À l’exception du sujet des antibiotiques, à aucun moment les acteurs de santé publique n’impliquent la totalité des acteurs, à savoir patients, médecins, hôpitaux et caisses de sécurité sociale. Il faudrait une campagne d’éducation populaire pour apprendre aux jeunes mamans ou aux jeunes couples que si leur bébé à 38 de fièvre et le nez qui coule, cela peut attendre le retour de leur médecin. Il faudrait une mobilisation de tous les acteurs de santé autour de cette problématique. Les seules campagnes sanitaires concernent les maladies telles que le diabète, le cancer, l’hypertension artérielle... or ce ne sont pas ces malades qui encombrent les urgences.

L’encombrement peut-il être rentable pour l’hôpital ?

Tout à fait, c’est une source de revenus ! Vous entendez râler les patients, les urgentistes... mais combien de directeurs d’hôpital se battent réellement pour désengorger leurs urgences ? C’est l’une des sources de financement de l’hôpital. Quelqu’un qui se présente avec la gorge rouge qui fait mal, cela rapporte une somme de l’ordre de 300 €. Les hôpitaux fonctionnent à la T2A, la Tarification à l’acte, le même fonctionnement que dans les cliniques privées. Ils ont tout intérêt à faire du chiffre...

« Je n'incrimine personne »

Simone s’est rendue il y a quelques semaines aux urgences pour y accompagner un cousin victime d’une entorse au cours d’une rencontre sportive. Arrivée un samedi soir vers 21 h 15, on l’a renvoyée en salle d’attente après les formalités d’admission en lui disant : « Maintenant, vous avez entre 5 et 6 heures d’attente ». « La salle d’atttente était bien remplie, mon cousin m’a dit qu’il préférait partir et revenir le lendemain », explique Simone.
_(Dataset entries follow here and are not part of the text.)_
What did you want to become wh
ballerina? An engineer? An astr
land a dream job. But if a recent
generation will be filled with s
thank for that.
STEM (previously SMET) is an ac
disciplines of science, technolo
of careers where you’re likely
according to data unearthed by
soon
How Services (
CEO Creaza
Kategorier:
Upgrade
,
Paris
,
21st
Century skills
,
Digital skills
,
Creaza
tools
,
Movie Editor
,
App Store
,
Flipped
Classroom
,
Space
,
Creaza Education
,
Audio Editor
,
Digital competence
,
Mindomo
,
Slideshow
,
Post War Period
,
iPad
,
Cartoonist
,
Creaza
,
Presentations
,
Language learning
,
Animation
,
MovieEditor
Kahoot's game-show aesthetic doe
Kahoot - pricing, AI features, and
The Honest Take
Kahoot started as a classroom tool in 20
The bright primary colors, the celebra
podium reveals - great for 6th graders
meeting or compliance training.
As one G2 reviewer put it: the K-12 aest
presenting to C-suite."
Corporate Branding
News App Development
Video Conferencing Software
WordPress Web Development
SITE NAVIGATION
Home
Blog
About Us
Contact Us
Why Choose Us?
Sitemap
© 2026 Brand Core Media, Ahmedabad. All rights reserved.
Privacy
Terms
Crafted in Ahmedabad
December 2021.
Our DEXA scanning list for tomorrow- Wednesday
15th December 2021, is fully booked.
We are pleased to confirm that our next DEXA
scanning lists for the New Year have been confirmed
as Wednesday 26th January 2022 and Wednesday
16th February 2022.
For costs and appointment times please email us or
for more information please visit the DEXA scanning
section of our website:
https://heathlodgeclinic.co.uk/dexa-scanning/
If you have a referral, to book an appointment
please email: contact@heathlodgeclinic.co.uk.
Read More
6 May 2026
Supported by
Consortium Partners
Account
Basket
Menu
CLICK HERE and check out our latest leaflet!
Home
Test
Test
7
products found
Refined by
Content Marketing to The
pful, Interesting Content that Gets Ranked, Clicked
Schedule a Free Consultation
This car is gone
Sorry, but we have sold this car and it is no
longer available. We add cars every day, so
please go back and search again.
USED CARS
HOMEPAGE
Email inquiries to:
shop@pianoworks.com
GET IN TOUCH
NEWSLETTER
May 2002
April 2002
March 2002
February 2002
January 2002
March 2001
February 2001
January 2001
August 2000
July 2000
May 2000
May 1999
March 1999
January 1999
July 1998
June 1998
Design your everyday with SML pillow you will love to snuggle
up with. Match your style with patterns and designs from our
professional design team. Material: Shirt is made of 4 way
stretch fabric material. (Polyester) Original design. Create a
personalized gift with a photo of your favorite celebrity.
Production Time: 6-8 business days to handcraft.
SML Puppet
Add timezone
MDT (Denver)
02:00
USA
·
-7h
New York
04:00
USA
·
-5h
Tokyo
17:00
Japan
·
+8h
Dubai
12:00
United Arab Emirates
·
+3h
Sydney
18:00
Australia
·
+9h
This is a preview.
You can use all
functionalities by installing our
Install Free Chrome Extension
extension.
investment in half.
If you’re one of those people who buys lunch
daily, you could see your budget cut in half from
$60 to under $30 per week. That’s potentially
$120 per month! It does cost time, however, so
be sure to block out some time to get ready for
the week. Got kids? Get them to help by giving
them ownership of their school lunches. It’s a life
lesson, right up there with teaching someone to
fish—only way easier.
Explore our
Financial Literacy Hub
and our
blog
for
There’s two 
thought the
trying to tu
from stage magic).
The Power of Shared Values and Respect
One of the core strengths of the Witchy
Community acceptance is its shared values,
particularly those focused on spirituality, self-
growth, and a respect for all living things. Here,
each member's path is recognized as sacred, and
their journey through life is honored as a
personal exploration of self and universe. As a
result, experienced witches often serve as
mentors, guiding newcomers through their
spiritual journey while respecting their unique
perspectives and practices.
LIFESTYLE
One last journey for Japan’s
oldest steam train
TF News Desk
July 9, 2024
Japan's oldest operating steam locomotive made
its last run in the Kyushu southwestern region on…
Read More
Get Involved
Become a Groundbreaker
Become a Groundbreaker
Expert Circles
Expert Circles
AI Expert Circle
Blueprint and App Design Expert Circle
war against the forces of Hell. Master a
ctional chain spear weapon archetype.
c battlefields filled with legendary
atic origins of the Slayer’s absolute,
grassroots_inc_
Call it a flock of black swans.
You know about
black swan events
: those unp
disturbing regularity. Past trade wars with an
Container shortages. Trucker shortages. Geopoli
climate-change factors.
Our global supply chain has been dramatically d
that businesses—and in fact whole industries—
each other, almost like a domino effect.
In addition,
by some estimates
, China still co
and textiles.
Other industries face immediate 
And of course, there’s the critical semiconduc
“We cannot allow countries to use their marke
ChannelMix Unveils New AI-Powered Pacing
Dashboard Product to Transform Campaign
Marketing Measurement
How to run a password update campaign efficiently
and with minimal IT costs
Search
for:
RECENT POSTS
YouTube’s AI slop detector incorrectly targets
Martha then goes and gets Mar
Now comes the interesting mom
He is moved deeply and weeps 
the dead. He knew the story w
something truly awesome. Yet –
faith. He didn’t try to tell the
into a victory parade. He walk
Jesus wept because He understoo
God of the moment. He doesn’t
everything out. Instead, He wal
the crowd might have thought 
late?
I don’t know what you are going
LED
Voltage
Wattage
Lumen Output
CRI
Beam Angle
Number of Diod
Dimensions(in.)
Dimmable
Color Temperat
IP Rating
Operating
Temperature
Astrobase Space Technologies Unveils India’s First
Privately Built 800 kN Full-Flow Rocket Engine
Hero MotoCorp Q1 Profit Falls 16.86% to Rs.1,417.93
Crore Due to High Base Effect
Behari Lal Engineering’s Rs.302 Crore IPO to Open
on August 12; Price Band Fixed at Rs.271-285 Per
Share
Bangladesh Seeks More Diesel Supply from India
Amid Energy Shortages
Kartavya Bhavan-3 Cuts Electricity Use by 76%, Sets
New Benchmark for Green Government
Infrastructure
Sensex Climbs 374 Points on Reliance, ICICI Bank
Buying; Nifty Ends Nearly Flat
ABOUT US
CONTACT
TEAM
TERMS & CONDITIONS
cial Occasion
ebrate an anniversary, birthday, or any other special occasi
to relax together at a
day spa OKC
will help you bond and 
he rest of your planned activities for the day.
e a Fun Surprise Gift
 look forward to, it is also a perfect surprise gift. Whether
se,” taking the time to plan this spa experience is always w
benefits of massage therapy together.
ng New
Le dimanche matin, retour aux urgences ruthénoises vers 8 h 30, nouvelles formalités d’admission et retour dans la salle d’attente avec, là aussi, 5 ou 6 heures d’attente annoncées, du fait que les services étaient « surbookés ». Le cousin blessé quitte la salle vers 11 heures, partira en radiologie et sortira finalement vers 13 h 30 avec traitement, ordonnance et un rendez-vous chez un orthopédiste dans les semaines suivantes. « Mon sentiment est qu’il n’y a pas assez de monde. Je n’incrimine pas le personnel. J’aimerais cependant qu’on m’explique pourquoi le service était surbooké... alors que la salle d’attente était vide... Peut-être l’heure de la relève des équipes ? Je n’incrimine pas le personnel mais les gens viennent pour un oui ou pour un non ».